QUALITE Study - A Study of Fuzeon (Enfuvirtide) in Treatment-Experienced Patients With Human Immunodeficiency Virus-1 (HIV-1) Infection

Status:
Completed

Trial end date:
2005-10-01

Target enrollment:
0

Participant gender:
All

Summary

This study will evaluate patient quality of life and tolerability of a HAART (highly active antiretroviral therapy) regimen containing twice-daily subcutaneous injections of Fuzeon in clinically stable, treatment-experienced patients with HIV-1 infection. All patients will use a 31-gauge thin-walled 8mm needle to administer Fuzeon.
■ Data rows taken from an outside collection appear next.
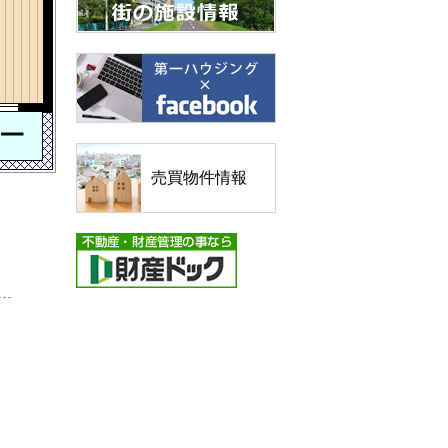
売買物件情報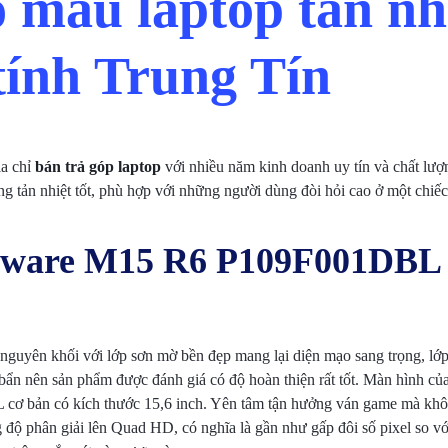
 mẫu laptop tản nhi
 tính Trung Tín
ịa chỉ
bán trả góp laptop
với nhiều năm kinh doanh uy tín và chất lượ
g tản nhiệt tốt, phù hợp với những người dùng đòi hỏi cao ở một chiếc
enware M15 R6 P109F001DBL
 nguyên khối với lớp sơn mờ bền đẹp mang lại diện mạo sang trọng, lớ
 bẩn nên sản phẩm được đánh giá có độ hoàn thiện rất tốt. Màn hình củ
 bản có kích thước 15,6 inch. Yên tâm tận hưởng ván game mà không
độ phân giải lên Quad HD, có nghĩa là gần như gấp đôi số pixel so v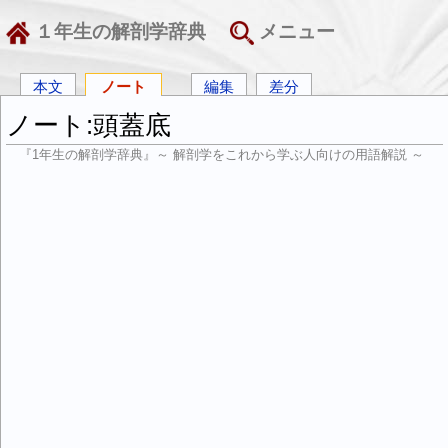
１年生の解剖学辞典
メニュー
本文
ノート
編集
差分
ノート:頭蓋底
『1年生の解剖学辞典』～ 解剖学をこれから学ぶ人向けの用語解説 ～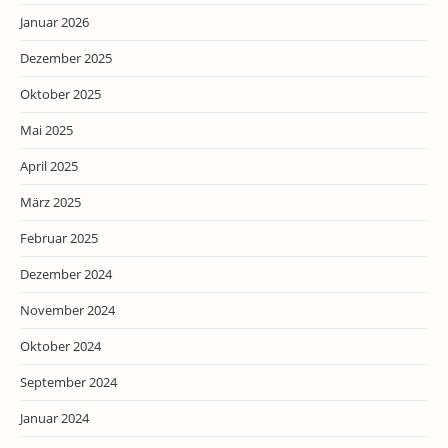
Januar 2026
Dezember 2025
Oktober 2025
Mai 2025
April 2025
März 2025
Februar 2025
Dezember 2024
November 2024
Oktober 2024
September 2024
Januar 2024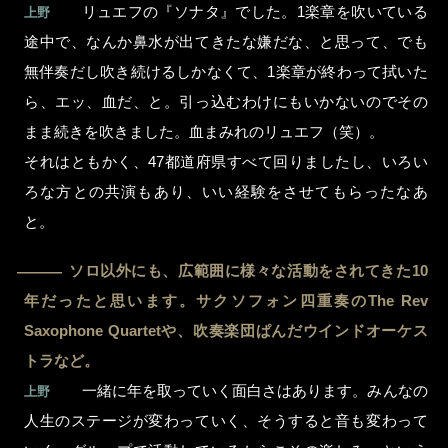
リュエフの『ソナタ』でした。1楽章を吹いている
上野
途中で、なんか鼻水が出てきたな嫌だな、と思って、でも
無伴奏だし吹き続けるしかなくて、1楽章が終わって拭いた
ら、エッ、血だ、と。引っ込むわけにもいかないのでその
まま続きを吹きました。血まみれのリュエフ（笑）。
それはともかく、47都道府県すべて回りましたし、いろい
ろな方との共演もあり、いい経験をさせてもらったなあ
と。
ソロ以外にも、広範囲に様々な活動をされてきた10
―
年だったと思います。サクソフォン四重奏のThe Rev
Saxophone Quartetや、吹奏楽団ぱんだウインドオーケス
トラなど。
一緒に年を取っていく面白さはあります。みんなの
上野
人生のステージが変わっていく、そうすると音も変わって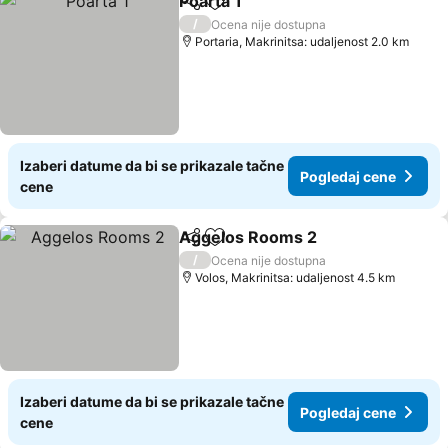
Poarta 1
Deli
Dodati u favorite
Pogledaj cene
/
Ocena nije dostupna
Portaria, Makrinitsa: udaljenost 2.0 km
Izaberi datume da bi se prikazale tačne
Pogledaj cene
cene
Aggelos Rooms 2
Deli
Dodati u favorite
Pogledaj
/
Ocena nije dostupna
Volos, Makrinitsa: udaljenost 4.5 km
Izaberi datume da bi se prikazale tačne
Pogledaj cene
cene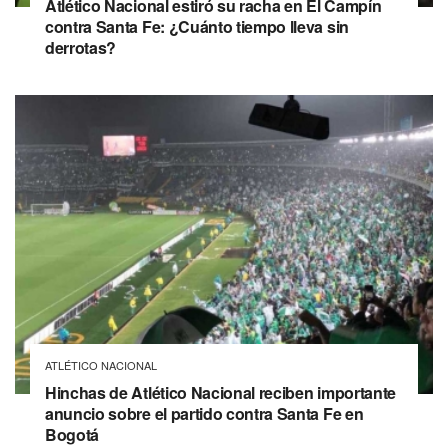
Atlético Nacional estiró su racha en El Campín
contra Santa Fe: ¿Cuánto tiempo lleva sin
derrotas?
ATLÉTICO NACIONAL
Hinchas de Atlético Nacional reciben importante
anuncio sobre el partido contra Santa Fe en
Bogotá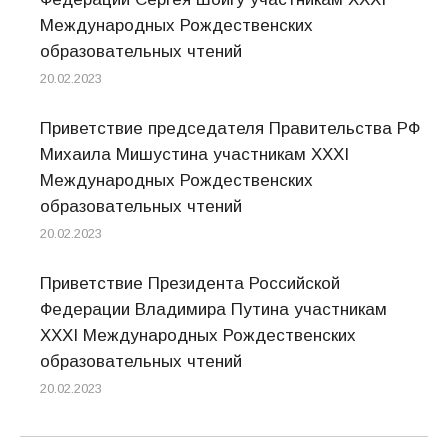
Международных Рождественских
образовательных чтений
20.02.2023
Приветствие председателя Правительства РФ
Михаила Мишустина участникам XXXI
Международных Рождественских
образовательных чтений
20.02.2023
Приветствие Президента Российской
Федерации Владимира Путина участникам
XXXI Международных Рождественских
образовательных чтений
20.02.2023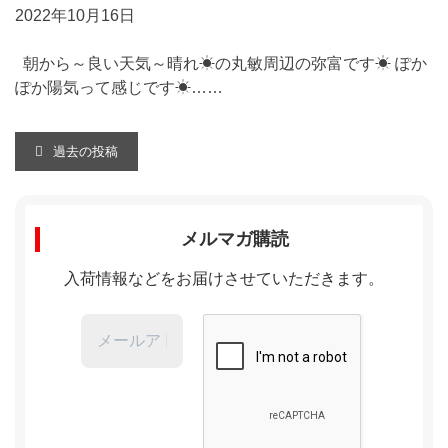
2022年10月16日
朝から～良い天気～晴れ☀の丸敏周辺の弥富です☀ ぽか
ぽか陽気って感じです☀……
投
過去の投稿
稿
ナ
メルマガ購読
ビ
入荷情報などをお届けさせていただきます。
ゲ
ー
シ
ョ
ン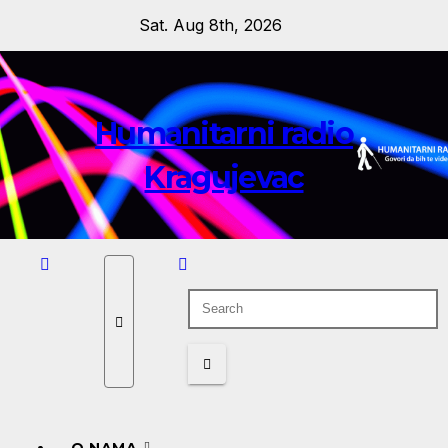
Skip
Sat. Aug 8th, 2026
to
content
Humanitarni radio
Kragujevac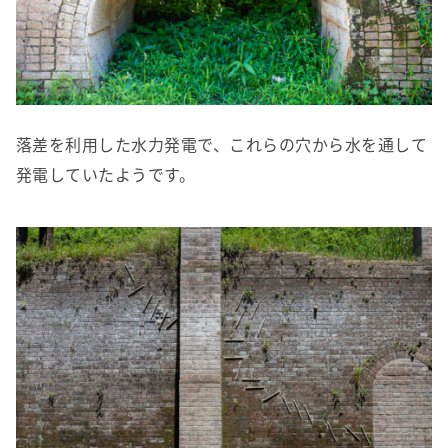
落差を利用した水力発電で、これらの穴から水を通して
発電していたようです。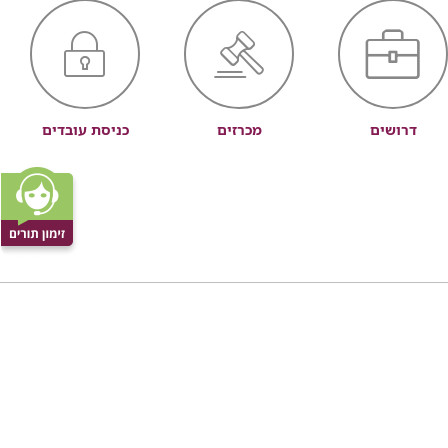
דרושים
מכרזים
כניסת עובדים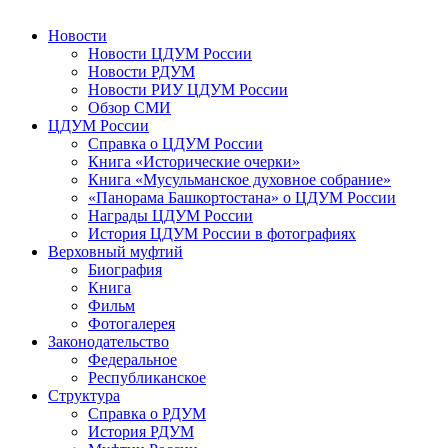
Новости
Новости ЦДУМ России
Новости РДУМ
Новости РИУ ЦДУМ России
Обзор СМИ
ЦДУМ России
Справка о ЦДУМ России
Книга «Исторические очерки»
Книга «Мусульманское духовное собрание»
«Панорама Башкортостана» о ЦДУМ России
Награды ЦДУМ России
История ЦДУМ России в фотографиях
Верховный муфтий
Биография
Книга
Фильм
Фотогалерея
Законодательство
Федеральное
Республиканское
Структура
Справка о РДУМ
История РДУМ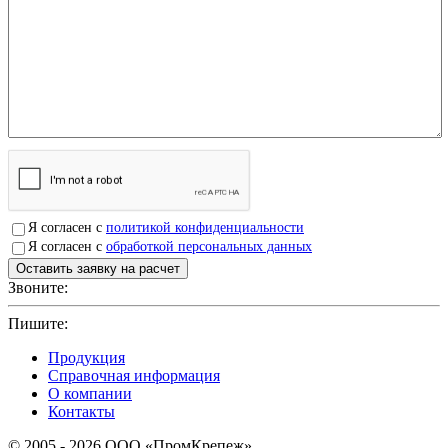
Я согласен с
политикой конфиденциальности
Я согласен с
обработкой персональных данных
Звоните:
+7(4912)503750
Пишите:
sbit@krep62.ru
Продукция
Справочная информация
О компании
Контакты
© 2005 - 2026 OOO «ПромКрепеж»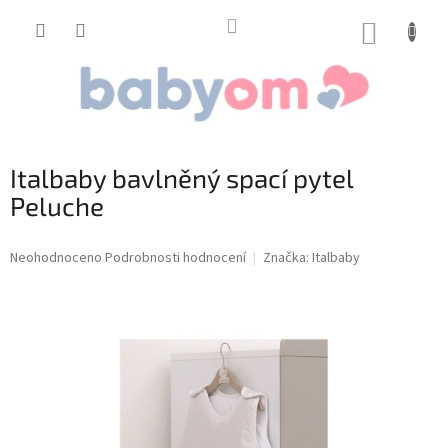
Přejít
na
NÁKUP
obsah
KOŠÍK
Italbaby bavlněný spací pytel
Peluche
Průměrné
Neohodnoceno
Podrobnosti hodnocení
Značka:
Italbaby
hodnocení
produktu
je
0,0
z
5
hvězdiček.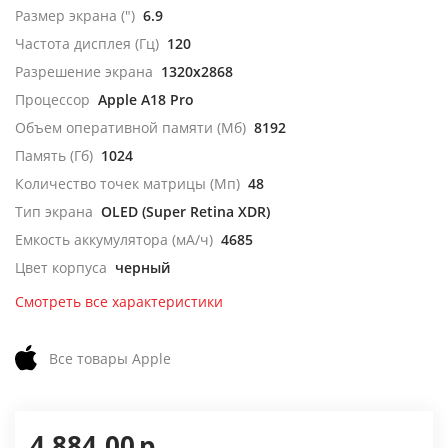
Размер экрана (")
6.9
Частота дисплея (Гц)
120
Разрешение экрана
1320x2868
Процессор
Apple A18 Pro
Объем оперативной памяти (Мб)
8192
Память (Гб)
1024
Количество точек матрицы (Мп)
48
Тип экрана
OLED (Super Retina XDR)
Емкость аккумулятора (мА/ч)
4685
Цвет корпуса
черный
Смотреть все характеристики
Все товары Apple
4 884,00
р.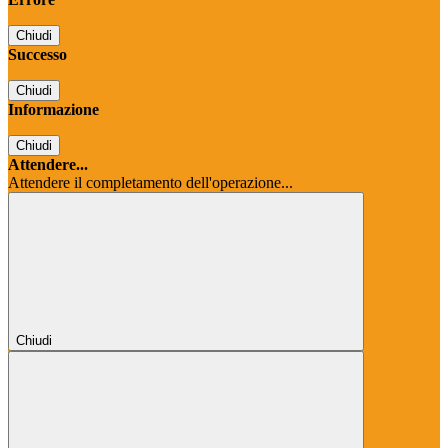
Chiudi
Successo
Chiudi
Informazione
Chiudi
Attendere...
Attendere il completamento dell'operazione...
Chiudi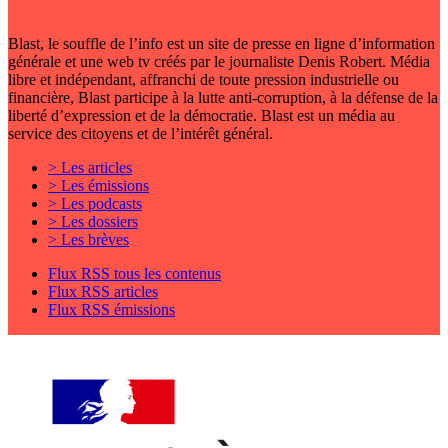
Blast, le souffle de l’info est un site de presse en ligne d’information
générale et une web tv créés par le journaliste Denis Robert. Média
libre et indépendant, affranchi de toute pression industrielle ou
financière, Blast participe à la lutte anti-corruption, à la défense de la
liberté d’expression et de la démocratie. Blast est un média au
service des citoyens et de l’intérêt général.
> Les articles
> Les émissions
> Les podcasts
> Les dossiers
> Les brèves
Flux RSS tous les contenus
Flux RSS articles
Flux RSS émissions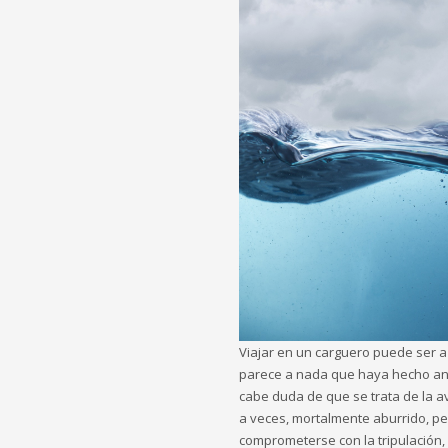
Viajar en un carguero puede ser 
parece a nada que haya hecho ant
cabe duda de que se trata de la ave
a veces, mortalmente aburrido, pe
comprometerse con la tripulación,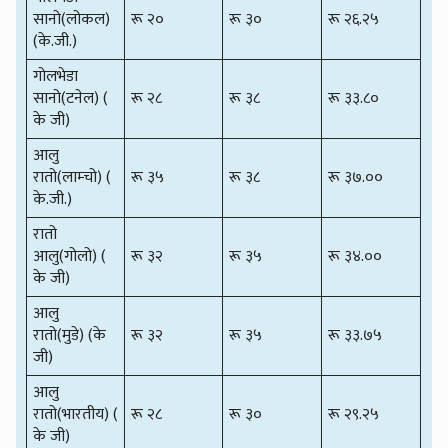
सानो(लोकल)
रू २०
रू ३०
रू २६.२५
(के.जी.)
गोलभेडा
सानो(टनेल) (
रू २८
रू ३८
रू ३३.८०
के जी)
आलु
रातो(लाम्चो) (
रू ३५
रू ३८
रू ३७.००
के.जी.)
रातो
आलु(गोलो) (
रू ३२
रू ३५
रू ३४.००
के जी)
आलु
रातो(मुडे) (के
रू ३२
रू ३५
रू ३३.७५
जी)
आलु
रातो(भारतीय) (
रू २८
रू ३०
रू २९.२५
के जी)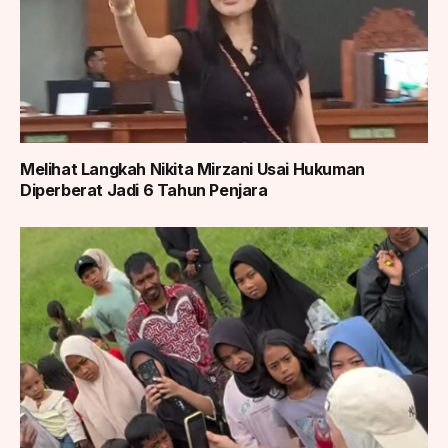
Melihat Langkah Nikita Mirzani Usai Hukuman
Diperberat Jadi 6 Tahun Penjara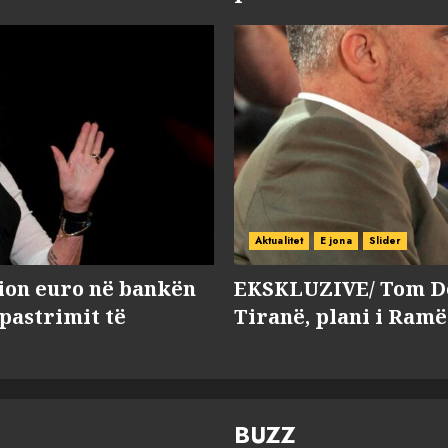
Aktualitet
E jona
Slider
lion euro në bankën
EKSKLUZIVE/ Tom Do
 pastrimit të
Tiranë, plani i Ramë
BUZZ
The anticipated time on study treatment is 3-12 months, and the target sample size is 100-500 individuals.

Phase:

Phase 4

Accepts Healthy Volunteers?

Details

Lead Sponsor:

Hoffmann-La Roche

Treatments:

Enfuvirtide

Criteria

Inclusion Criteria:

- adults or adolescents at least 16 years of age;

- HIV-1 infection;

- clinically stable, treatment-experienced;

- evidence of HIV-1 replication despite ongoing antiretroviral therapy;

- CD4 + count greater than 50 cells/mm3.

Exclusion Criteria:

- previous use of Fuzeon and/or T-1249;

- active, untreated opportunistic infection;

- inability to self-inject, unless a reliable caregiver is available to inject.